The Farmworker Association of Florida got involved with AJP shortly after it launched its worker-justice-focused certification and labeling back in 2011. “We believe in it because it also includes organic,” said Jeannie Economos, pesticide safety and environmental health project coordinator for the Farmworker Association of Florida. “We believe you can have the best fair labor standard label you want, but if they’re still using pesticides it’s still a big problem, because farmworkers are exposed to those pesticides.”
As many as 20,000 farmworkers are affected by acute pesticide poisoning (direct exposure resulting in immediate symptoms like headache, vomiting, or rash) in the United States each year.
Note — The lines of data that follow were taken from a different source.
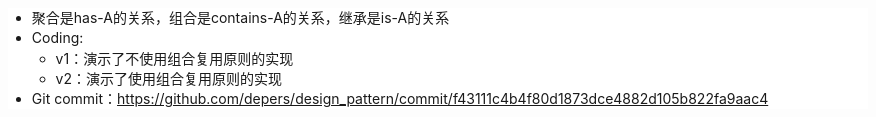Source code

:   * 聚合是has-A的关系，组合是contains-A的关系，继承是is-A的关系
* Coding:
  * v1：演示了不使用组合复用原则的实现
  * v2：演示了使用组合复用原则的实现
* Git commit：https://github.com/depers/design_pattern/commit/f43111c4b4f80d1873dce4882d105b822fa9aac4

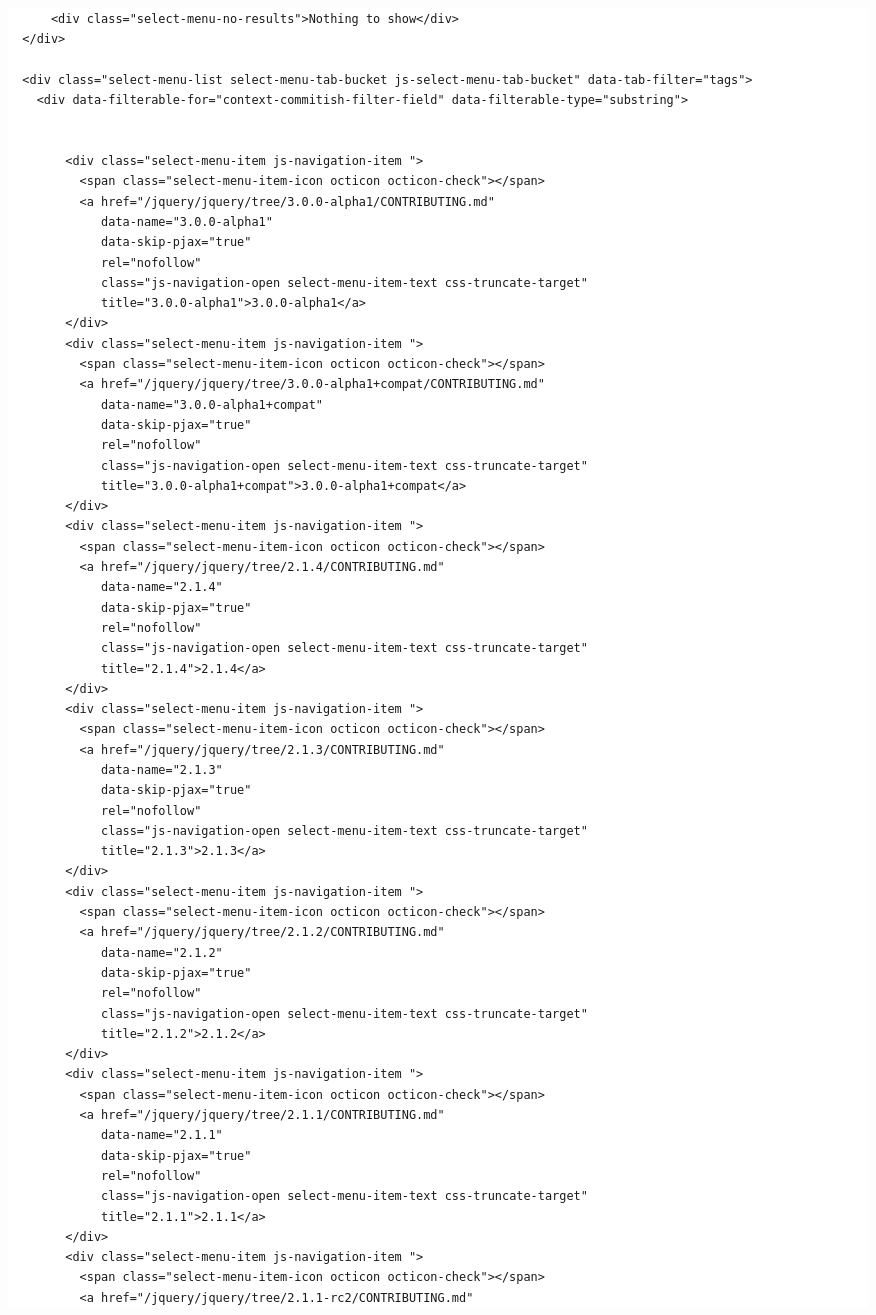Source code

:           <div class="select-menu-no-results">Nothing to show</div>
      </div>

      <div class="select-menu-list select-menu-tab-bucket js-select-menu-tab-bucket" data-tab-filter="tags">
        <div data-filterable-for="context-commitish-filter-field" data-filterable-type="substring">


            <div class="select-menu-item js-navigation-item ">
              <span class="select-menu-item-icon octicon octicon-check"></span>
              <a href="/jquery/jquery/tree/3.0.0-alpha1/CONTRIBUTING.md"
                 data-name="3.0.0-alpha1"
                 data-skip-pjax="true"
                 rel="nofollow"
                 class="js-navigation-open select-menu-item-text css-truncate-target"
                 title="3.0.0-alpha1">3.0.0-alpha1</a>
            </div>
            <div class="select-menu-item js-navigation-item ">
              <span class="select-menu-item-icon octicon octicon-check"></span>
              <a href="/jquery/jquery/tree/3.0.0-alpha1+compat/CONTRIBUTING.md"
                 data-name="3.0.0-alpha1+compat"
                 data-skip-pjax="true"
                 rel="nofollow"
                 class="js-navigation-open select-menu-item-text css-truncate-target"
                 title="3.0.0-alpha1+compat">3.0.0-alpha1+compat</a>
            </div>
            <div class="select-menu-item js-navigation-item ">
              <span class="select-menu-item-icon octicon octicon-check"></span>
              <a href="/jquery/jquery/tree/2.1.4/CONTRIBUTING.md"
                 data-name="2.1.4"
                 data-skip-pjax="true"
                 rel="nofollow"
                 class="js-navigation-open select-menu-item-text css-truncate-target"
                 title="2.1.4">2.1.4</a>
            </div>
            <div class="select-menu-item js-navigation-item ">
              <span class="select-menu-item-icon octicon octicon-check"></span>
              <a href="/jquery/jquery/tree/2.1.3/CONTRIBUTING.md"
                 data-name="2.1.3"
                 data-skip-pjax="true"
                 rel="nofollow"
                 class="js-navigation-open select-menu-item-text css-truncate-target"
                 title="2.1.3">2.1.3</a>
            </div>
            <div class="select-menu-item js-navigation-item ">
              <span class="select-menu-item-icon octicon octicon-check"></span>
              <a href="/jquery/jquery/tree/2.1.2/CONTRIBUTING.md"
                 data-name="2.1.2"
                 data-skip-pjax="true"
                 rel="nofollow"
                 class="js-navigation-open select-menu-item-text css-truncate-target"
                 title="2.1.2">2.1.2</a>
            </div>
            <div class="select-menu-item js-navigation-item ">
              <span class="select-menu-item-icon octicon octicon-check"></span>
              <a href="/jquery/jquery/tree/2.1.1/CONTRIBUTING.md"
                 data-name="2.1.1"
                 data-skip-pjax="true"
                 rel="nofollow"
                 class="js-navigation-open select-menu-item-text css-truncate-target"
                 title="2.1.1">2.1.1</a>
            </div>
            <div class="select-menu-item js-navigation-item ">
              <span class="select-menu-item-icon octicon octicon-check"></span>
              <a href="/jquery/jquery/tree/2.1.1-rc2/CONTRIBUTING.md"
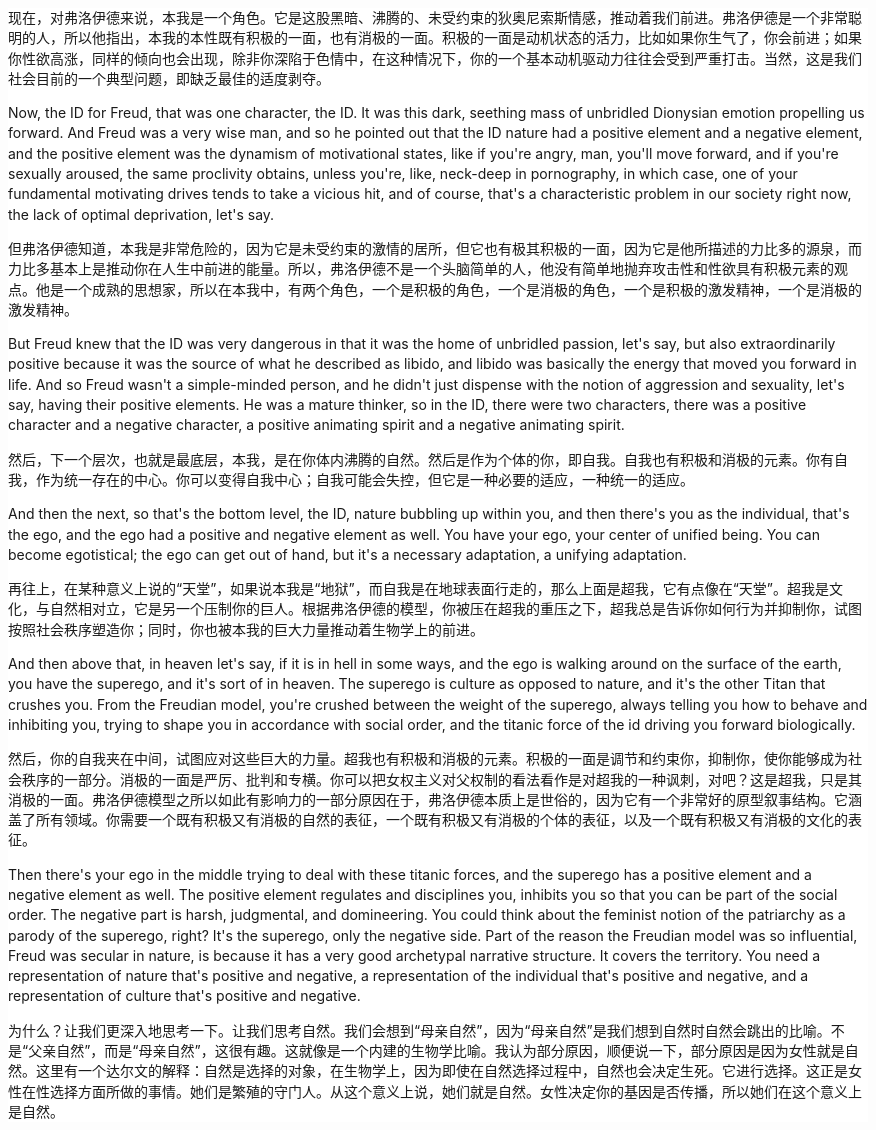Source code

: 现在，对弗洛伊德来说，本我是一个角色。它是这股黑暗、沸腾的、未受约束的狄奥尼索斯情感，推动着我们前进。弗洛伊德是一个非常聪明的人，所以他指出，本我的本性既有积极的一面，也有消极的一面。积极的一面是动机状态的活力，比如如果你生气了，你会前进；如果你性欲高涨，同样的倾向也会出现，除非你深陷于色情中，在这种情况下，你的一个基本动机驱动力往往会受到严重打击。当然，这是我们社会目前的一个典型问题，即缺乏最佳的适度剥夺。

Now, the ID for Freud, that was one character, the ID. It was this dark, seething mass of unbridled Dionysian emotion propelling us forward. And Freud was a very wise man, and so he pointed out that the ID nature had a positive element and a negative element, and the positive element was the dynamism of motivational states,  like if you're angry, man, you'll move forward,  and if you're sexually aroused, the same proclivity obtains, unless you're, like, neck-deep in pornography, in which case, one of your fundamental motivating drives tends to take a vicious hit, and of course, that's a characteristic problem in our society right now, the lack of optimal deprivation, let's say. 

但弗洛伊德知道，本我是非常危险的，因为它是未受约束的激情的居所，但它也有极其积极的一面，因为它是他所描述的力比多的源泉，而力比多基本上是推动你在人生中前进的能量。所以，弗洛伊德不是一个头脑简单的人，他没有简单地抛弃攻击性和性欲具有积极元素的观点。他是一个成熟的思想家，所以在本我中，有两个角色，一个是积极的角色，一个是消极的角色，一个是积极的激发精神，一个是消极的激发精神。

But Freud knew that the ID was very dangerous in that it was the home of unbridled passion, let's say, but also extraordinarily positive because it was the source of what he described as libido, and libido was basically the energy that moved you forward in life. And so Freud wasn't a simple-minded person, and he didn't just dispense with the notion of aggression and sexuality, let's say, having their positive elements. He was a mature thinker, so in the ID, there were two characters, there was a positive character and a negative character, a positive animating spirit and a negative animating spirit. 

然后，下一个层次，也就是最底层，本我，是在你体内沸腾的自然。然后是作为个体的你，即自我。自我也有积极和消极的元素。你有自我，作为统一存在的中心。你可以变得自我中心；自我可能会失控，但它是一种必要的适应，一种统一的适应。

And then the next, so that's the bottom level, the ID, nature bubbling up within you, and then there's you as the individual, that's the ego, and the ego had a positive and negative element as well. You have your ego, your center of unified being. You can become egotistical; the ego can get out of hand, but it's a necessary adaptation, a unifying adaptation. 

再往上，在某种意义上说的“天堂”，如果说本我是“地狱”，而自我是在地球表面行走的，那么上面是超我，它有点像在“天堂”。超我是文化，与自然相对立，它是另一个压制你的巨人。根据弗洛伊德的模型，你被压在超我的重压之下，超我总是告诉你如何行为并抑制你，试图按照社会秩序塑造你；同时，你也被本我的巨大力量推动着生物学上的前进。

And then above that, in heaven let's say, if it is in hell in some ways, and the ego is walking around on the surface of the earth, you have the superego, and it's sort of in heaven. The superego is culture as opposed to nature, and it's the other Titan that crushes you. From the Freudian model, you're crushed between the weight of the superego, always telling you how to behave and inhibiting you, trying to shape you in accordance with social order, and the titanic force of the id driving you forward biologically. 

然后，你的自我夹在中间，试图应对这些巨大的力量。超我也有积极和消极的元素。积极的一面是调节和约束你，抑制你，使你能够成为社会秩序的一部分。消极的一面是严厉、批判和专横。你可以把女权主义对父权制的看法看作是对超我的一种讽刺，对吧？这是超我，只是其消极的一面。弗洛伊德模型之所以如此有影响力的一部分原因在于，弗洛伊德本质上是世俗的，因为它有一个非常好的原型叙事结构。它涵盖了所有领域。你需要一个既有积极又有消极的自然的表征，一个既有积极又有消极的个体的表征，以及一个既有积极又有消极的文化的表征。

Then there's your ego in the middle trying to deal with these titanic forces, and the superego has a positive element and a negative element as well. The positive element regulates and disciplines you, inhibits you so that you can be part of the social order. The negative part is harsh, judgmental, and domineering. You could think about the feminist notion of the patriarchy as a parody of the superego, right? It's the superego, only the negative side. Part of the reason the Freudian model was so influential, Freud was secular in nature, is because it has a very good archetypal narrative structure. It covers the territory. You need a representation of nature that's positive and negative, a representation of the individual that's positive and negative, and a representation of culture that's positive and negative.

为什么？让我们更深入地思考一下。让我们思考自然。我们会想到“母亲自然”，因为“母亲自然”是我们想到自然时自然会跳出的比喻。不是“父亲自然”，而是“母亲自然”，这很有趣。这就像是一个内建的生物学比喻。我认为部分原因，顺便说一下，部分原因是因为女性就是自然。这里有一个达尔文的解释：自然是选择的对象，在生物学上，因为即使在自然选择过程中，自然也会决定生死。它进行选择。这正是女性在性选择方面所做的事情。她们是繁殖的守门人。从这个意义上说，她们就是自然。女性决定你的基因是否传播，所以她们在这个意义上是自然。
Numerous studies have shown that this exposure leads to higher rates of birth defects, developmental delays, leukemia, and brain cancer among farmworker children.
Obviously, there are numerous aspects of farm work that urgently need to be addressed. While there is still plenty of room to grow in terms of access, these worker-led programs have been paving the way for better labor conditions on participating farms. The two farmworkers that escaped enslavement in Pahokee did not work under any of these programs, all of which existed at the time of their exploitation.
As one UC Berkeley study found, these “market based initiatives can be a promising mechanism for improving farm labor conditions” when implemented well. That said, the most important component of ensuring their long-term success — and better working conditions for more North American farmworkers — will be getting consumers to understand what they mean and why they exist.
There’s not a lot of research documenting how much consumers care about the treatment of farmworkers when purchasing fresh products. But studies have shown that the more familiar consumers are with a certification, the more likely they are to trust the label.
Those involved in farmworker justice initiatives are hopeful that recent attention on farm laborers and the struggles they face will help guide grocery store shoppers to start considering social justice labels in their purchases. “I think that’s, dare I say, one good thing out of the pandemic, farmworkers became visible as essential workers,” said Economos. “Will it stay that way? We’ll have to see.”